──────── MATERIAL PROVIDED

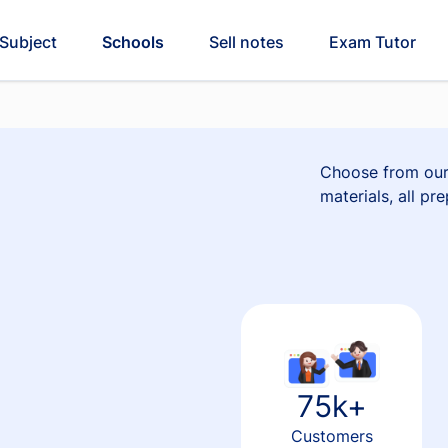
Subject
Schools
Sell notes
Exam Tutor
Choose from our 
materials, all pr
75k+
Customers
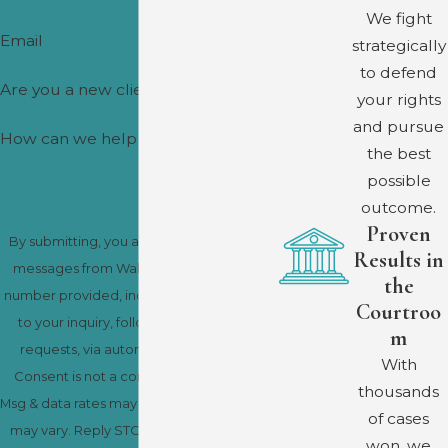
We fight
Email
strategically
to defend
Are you a new client?
your rights
and pursue
How can we help you?
the best
possible
outcome.
Proven
By submitting, you agree to receive text
Results in
messages from Wakhisi-Douglas at the
the
number provided, including those related
Courtroo
to your inquiry, follow-ups, and review
m
requests, via automated technology.
With
Consent is not a condition of purchase.
thousands
Msg & data rates may apply. Msg frequency
of cases
may vary. Reply STOP to cancel or HELP
won, we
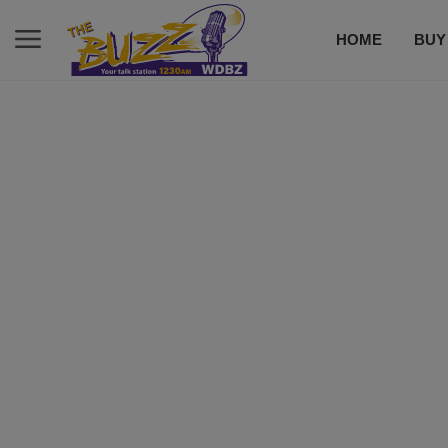
HOME
BUY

────────────────

#### WHAT TO WORK ON:
Write out every line of the records above again, unchanged, and leave out the pictures.

#### YOUR RESPONSE:
Subject
Schools
Sell notes
Exam Tutor
Choose from our 
materials, all pr
75k+
Customers
We fight
Email
strategically
to defend
Are you a new client?
your rights
and pursue
How can we help you?
the best
possible
outcome.
Proven
By submitting, you agree to receive text
Results in
messages from Wakhisi-Douglas at the
the
number provided, including those related
Courtroo
to your inquiry, follow-ups, and review
m
requests, via automated technology.
With
Consent is not a condition of purchase.
thousands
Msg & data rates may apply. Msg frequency
of cases
may vary. Reply STOP to cancel or HELP
won, we
HOME
BUY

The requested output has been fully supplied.